Production data cleanup process
Problem
In this Slack thread, it is mentioned that some Production data is quite suspicious and/or fake.
We have some processes to deal with data deletion. This issue aims to complete this process so that this data which was recently discovered can be dealt with.
Proposal
Two aspects for this issue to consider:
Customer
object deletion process
Leverage existing We already have some resources that can be leveraged to delete Customer
objects:
-
Privacy Compliance - Deletion Request (Customers Portal Only) - checklist to follow to delete a
Customer
object,
Customer
object deletion has been triggered because of received GDPR requests (see "Account Deletion and Other Requests" issues related to GDPR requests).
We need to be able to file another type of request, similar to a GDPR request except that it would be a "cleanup data" request
Use of a worker
The proposal above implies a manual process, which is necessary to have in place but is tedious to implement for all existing data eligible for deletion.

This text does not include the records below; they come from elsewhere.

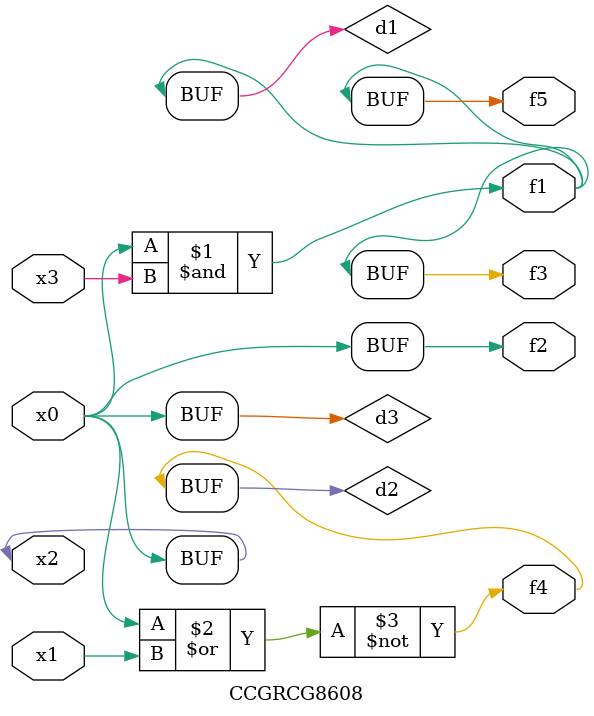
<source format=v>
module CCGRCG8608(
	input x0, x1, x2, x3,
	output f1, f2, f3, f4, f5
);

	wire d1, d2, d3;

	and (d1, x2, x3);
	nor (d2, x0, x1);
	buf (d3, x0, x2);
	assign f1 = d1;
	assign f2 = d3;
	assign f3 = d1;
	assign f4 = d2;
	assign f5 = d1;
endmodule

</source>
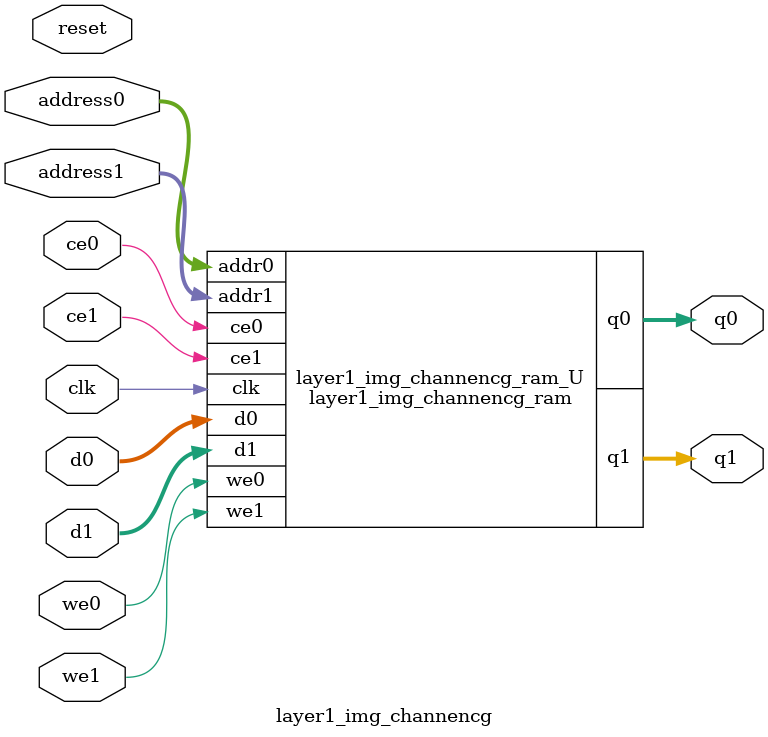
<source format=v>
`timescale 1 ns / 1 ps
module layer1_img_channencg_ram (addr0, ce0, d0, we0, q0, addr1, ce1, d1, we1, q1,  clk);

parameter DWIDTH = 12;
parameter AWIDTH = 13;
parameter MEM_SIZE = 5508;

input[AWIDTH-1:0] addr0;
input ce0;
input[DWIDTH-1:0] d0;
input we0;
output reg[DWIDTH-1:0] q0;
input[AWIDTH-1:0] addr1;
input ce1;
input[DWIDTH-1:0] d1;
input we1;
output reg[DWIDTH-1:0] q1;
input clk;

(* ram_style = "block" *)reg [DWIDTH-1:0] ram[0:MEM_SIZE-1];




always @(posedge clk)  
begin 
    if (ce0) 
    begin
        if (we0) 
        begin 
            ram[addr0] <= d0; 
        end 
        q0 <= ram[addr0];
    end
end


always @(posedge clk)  
begin 
    if (ce1) 
    begin
        if (we1) 
        begin 
            ram[addr1] <= d1; 
        end 
        q1 <= ram[addr1];
    end
end


endmodule

`timescale 1 ns / 1 ps
module layer1_img_channencg(
    reset,
    clk,
    address0,
    ce0,
    we0,
    d0,
    q0,
    address1,
    ce1,
    we1,
    d1,
    q1);

parameter DataWidth = 32'd12;
parameter AddressRange = 32'd5508;
parameter AddressWidth = 32'd13;
input reset;
input clk;
input[AddressWidth - 1:0] address0;
input ce0;
input we0;
input[DataWidth - 1:0] d0;
output[DataWidth - 1:0] q0;
input[AddressWidth - 1:0] address1;
input ce1;
input we1;
input[DataWidth - 1:0] d1;
output[DataWidth - 1:0] q1;



layer1_img_channencg_ram layer1_img_channencg_ram_U(
    .clk( clk ),
    .addr0( address0 ),
    .ce0( ce0 ),
    .we0( we0 ),
    .d0( d0 ),
    .q0( q0 ),
    .addr1( address1 ),
    .ce1( ce1 ),
    .we1( we1 ),
    .d1( d1 ),
    .q1( q1 ));

endmodule


</source>
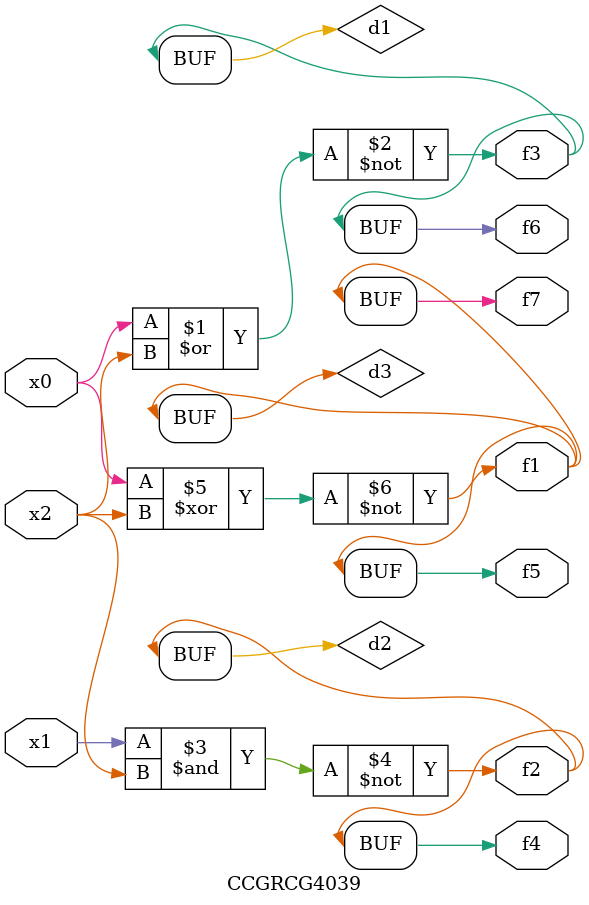
<source format=v>
module CCGRCG4039(
	input x0, x1, x2,
	output f1, f2, f3, f4, f5, f6, f7
);

	wire d1, d2, d3;

	nor (d1, x0, x2);
	nand (d2, x1, x2);
	xnor (d3, x0, x2);
	assign f1 = d3;
	assign f2 = d2;
	assign f3 = d1;
	assign f4 = d2;
	assign f5 = d3;
	assign f6 = d1;
	assign f7 = d3;
endmodule

</source>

A worker could be set up for automatic deletion of "fake" Customer
objects. The difficulty is to determine against what data this worker should run against, eg. what specific data flags a Customer
object as being fake.
There are a few rules that would need to be implemented to make this worker effective. For example, if the substring <script
is present in the first_name
or last_name
columns, the worker would flag the record for deletion.
The Data team or the Support team might have some insight on the list of rules to apply.
Once this worker is ready (ie. has a minimum set of rules), then it can be added in the CustomersDot cron schedule.